= Cenozoic Research Laboratory =

The Cenozoic Research Laboratory (新生代地质与环境研究室) of the Geological Survey of China was established within the Peking Union Medical College in 1928 by Canadian paleoanthropologist Davidson Black and Chinese geologists Ding Wenjing and Weng Wenhao for the research and appraisal of Peking Man fossils unearthed at Zhoukoudian.

==History==
Davidson Black founded the laboratory with an $80,000 grant from the Rockefeller Foundation and stayed on as honorary director until his death in 1934. He was replaced by Franz Weidenreich.

Excavations at Zhoukoudian ceased in 1937 with the Japanese occupation and the fossils from the site were locked in the laboratory safe under the assumption that they would be secure at the American-run hospital.

However, in the summer of 1941, fearing imminent war between America and Japan, Weidenreich ordered copies of the bones to be made. When this task had been completed secretary Hu Chengzi prepared the fossils to be shipped to the U.S. for safekeeping until the end of the war. They disappeared in transit, and have not resurfaced.

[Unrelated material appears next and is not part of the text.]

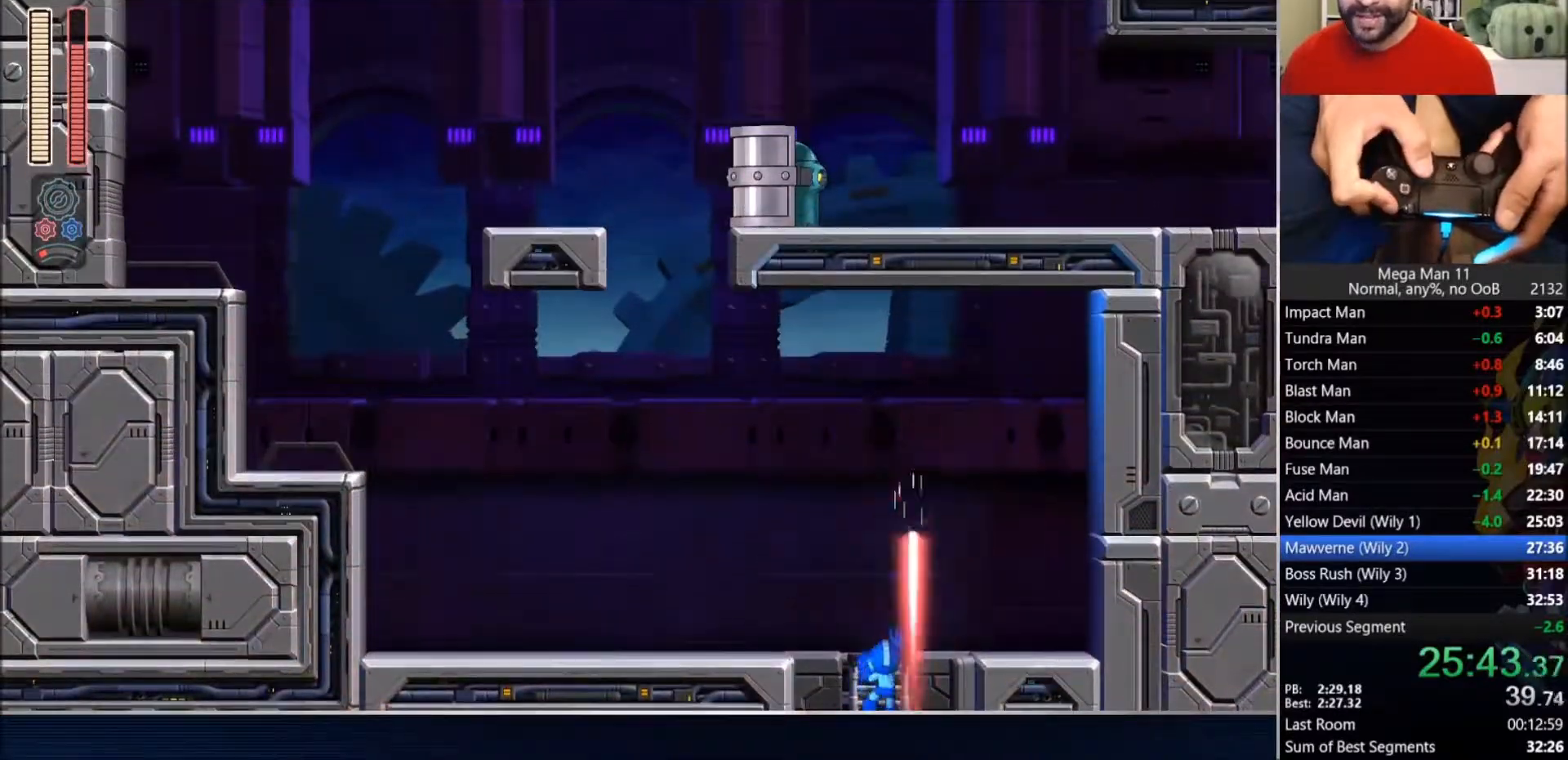
{"dt_ms": 500, "buttons": ["TRIANGLE", "DPAD_UP", "DPAD_LEFT"], "left_stick": "center", "right_stick": "down-right", "events": []}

Only Weidenreich's copies and the research notes of the staff remain as research materials on the fossils. The laboratory is considered to be the precursor of the modern Institute of Vertebrate Paleontology and Paleoanthropology (IVPP) of the Chinese Academy of Sciences.

==Staff==
- Bian Mienmien joined in 1931 and undertook excavations at Zhokoudian until they ceased in 1937.
- Davidson Black founded the laboratory in 1928 and served as its honorary director until he died at his desk in 1934.
- Ding Wenjing assisted in the founding of the laboratory and served as honorary director in its early years.
- Jia Lanpo joined in 1931 and took over the running of the excavations at Zhoukoudian from 1935-37.
- Pei Wenzhong joined in 1928, took over the running of the excavations at Zhoukoudian from 1933-34, and returned in 1937.
- Pierre Teilhard de Chardin worked as a consultant from its foundation.
- Franz Weidenreich appointed honorary director in 1935 following Black's death.
- Yang Zhongjian took over the running of the excavations at Zhoukoudian from 1928 to 1933.